I concocted a plan to increase my revenue so I can retire by age 40: the California lottery! I do not like the pressure of picking the numbers for the lottery-lottery, but I (heart) Lottery Scratchers.

I decided to play 10x The Money. The odds of winning any prize are 1:4:48. I have no idea what that means, but it sounds pretty good.



After my first few scratches, I was feeling STRONG. My winning numbers were 28 and 16. (God, I wish I was still 28). Early Retirement, here I come!



I didn't win.

Please go away now.




Monday, March 2, 2009

Om My Ass.

I have what some would describe as a Type A personality. I'm sick of feeling stressed every morning before I even start my commute, so I decided to try meditating every morning for ten minutes.



Holy crap, meditation is hard! I sat down in a comfortable but alert position next to an inspiring statue that is either the Buddha or Gandhi. Then, I let my mind empty and started to chant, "Ommmm, Ommmm, Ommmm." It seemed easy for about 19 seconds. My mind was a blank slate. But then, I couldn't stop thinking - "What am I going to wear to work today? Maybe that cute new jacket I got at Nordstroms this weekend. I feel bloated. It's cold. I really like ketchup."



I tried lighting candles and focusing on the flames. But I got worried that a breeze would knock over one of the candles and set the table on fire.
I'll try meditating again tomorrow. Maybe it gets easier with practice?

Sunday, March 1, 2009

iPhone.

Miles wants an iPhone.

It is all he talks about. iPhone, iPhone, iPhone. We were at a party on Saturday night, and Miles spent like two hours drooling over someone's iPhone. There was this absolutely gorgeous Ancistrocactus megarhizus at the party that I was DESPERATE to meet (perfect spikes; the most exquisite shade of green) but my wingman could not tear himself away from the iPhone for three lousy minutes.

Instead of meeting the Cactus of My Dreams, I got cornered by the most mundane Aztekium ritteri who would not stop talking about hedge funds.
The only person who got any action on Saturday night was Miles, and that's just because he hugged the friggin' iPhone.


#$%&!!!

Miles did this to me:

I do not work on Fridays. Usually, I devote Fridays to sleeping and watching t.v. But, since I am such a good friend, I agreed to help Miles tweak his resume today and draft some cover letters.

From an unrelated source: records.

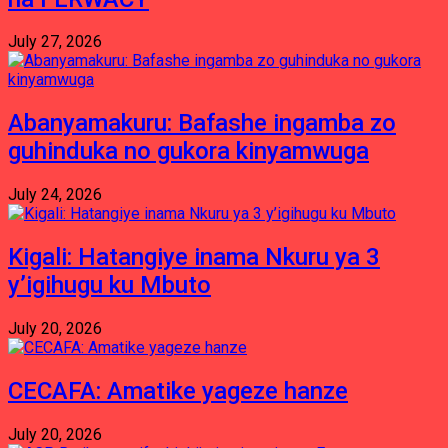
July 27, 2026
Abanyamakuru: Bafashe ingamba zo
guhinduka no gukora kinyamwuga
July 24, 2026
Kigali: Hatangiye inama Nkuru ya 3
y’igihugu ku Mbuto
July 20, 2026
CECAFA: Amatike yageze hanze
July 20, 2026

We decided Miles needs to think outside the box if he is going to find employment in this economy. Miles thought it would be cool to work at Disneyland because then at least we might get some discounts on the park admission. The Matterhorn would probably be the best fit for Miles because it involves snow; but Miles is probably not scary enough to be a yeti. He is not exotic enough for the jungle boat ride, and the teacups are out because of his motion sickness.

What about the Pirates of the Carribean? Most of the pirates wear vests, and Miles has a vest. Some of the pirates are wearing hats and scarves - Miles is obsessed with his hat and scarf! It seems like a perfect fit. Miles got really excited with this job idea and started practicing his pirate moves. He started swiping his pen around in the air like a pirate sword and then -

$%^&*#&@(#&*.

I did not faint, but I think I need to see a plastic surgeon.